Only the lines containing the string "cytoplasmic" are needed; copy all of them from the listing.

» DATA EXCERPT
****

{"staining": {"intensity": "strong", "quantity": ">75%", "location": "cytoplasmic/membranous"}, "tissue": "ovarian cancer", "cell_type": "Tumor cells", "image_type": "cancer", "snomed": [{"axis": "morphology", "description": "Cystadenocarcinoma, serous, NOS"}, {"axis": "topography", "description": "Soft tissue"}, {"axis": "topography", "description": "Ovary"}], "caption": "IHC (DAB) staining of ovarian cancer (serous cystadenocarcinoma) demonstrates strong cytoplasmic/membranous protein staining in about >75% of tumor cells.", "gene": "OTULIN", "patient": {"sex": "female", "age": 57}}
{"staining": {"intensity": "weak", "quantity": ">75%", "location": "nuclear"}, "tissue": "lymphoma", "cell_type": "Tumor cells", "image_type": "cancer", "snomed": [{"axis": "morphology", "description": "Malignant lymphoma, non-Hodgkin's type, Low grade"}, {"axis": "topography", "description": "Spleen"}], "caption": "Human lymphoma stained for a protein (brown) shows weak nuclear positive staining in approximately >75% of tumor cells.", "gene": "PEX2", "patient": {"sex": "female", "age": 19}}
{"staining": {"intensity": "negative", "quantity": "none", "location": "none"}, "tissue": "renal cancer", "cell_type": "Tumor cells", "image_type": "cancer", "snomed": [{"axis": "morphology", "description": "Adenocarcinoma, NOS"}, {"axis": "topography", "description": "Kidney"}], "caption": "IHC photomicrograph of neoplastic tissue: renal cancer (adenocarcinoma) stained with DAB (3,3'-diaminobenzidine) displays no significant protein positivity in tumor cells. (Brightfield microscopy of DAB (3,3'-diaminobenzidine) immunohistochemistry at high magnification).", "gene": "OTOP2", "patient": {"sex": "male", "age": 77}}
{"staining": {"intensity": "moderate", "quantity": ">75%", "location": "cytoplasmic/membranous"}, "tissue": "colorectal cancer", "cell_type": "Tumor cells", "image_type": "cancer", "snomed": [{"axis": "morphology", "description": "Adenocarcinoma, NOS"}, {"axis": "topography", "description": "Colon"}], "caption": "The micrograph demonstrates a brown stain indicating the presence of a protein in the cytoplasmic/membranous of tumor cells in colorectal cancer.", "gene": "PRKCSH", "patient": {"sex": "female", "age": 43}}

****

» TASK OUTPUT
{"staining": {"intensity": "strong", "quantity": ">75%", "location": "cytoplasmic/membranous"}, "tissue": "ovarian cancer", "cell_type": "Tumor cells", "image_type": "cancer", "snomed": [{"axis": "morphology", "description": "Cystadenocarcinoma, serous, NOS"}, {"axis": "topography", "description": "Soft tissue"}, {"axis": "topography", "description": "Ovary"}], "caption": "IHC (DAB) staining of ovarian cancer (serous cystadenocarcinoma) demonstrates strong cytoplasmic/membranous protein staining in about >75% of tumor cells.", "gene": "OTULIN", "patient": {"sex": "female", "age": 57}}
{"staining": {"intensity": "moderate", "quantity": ">75%", "location": "cytoplasmic/membranous"}, "tissue": "colorectal cancer", "cell_type": "Tumor cells", "image_type": "cancer", "snomed": [{"axis": "morphology", "description": "Adenocarcinoma, NOS"}, {"axis": "topography", "description": "Colon"}], "caption": "The micrograph demonstrates a brown stain indicating the presence of a protein in the cytoplasmic/membranous of tumor cells in colorectal cancer.", "gene": "PRKCSH", "patient": {"sex": "female", "age": 43}}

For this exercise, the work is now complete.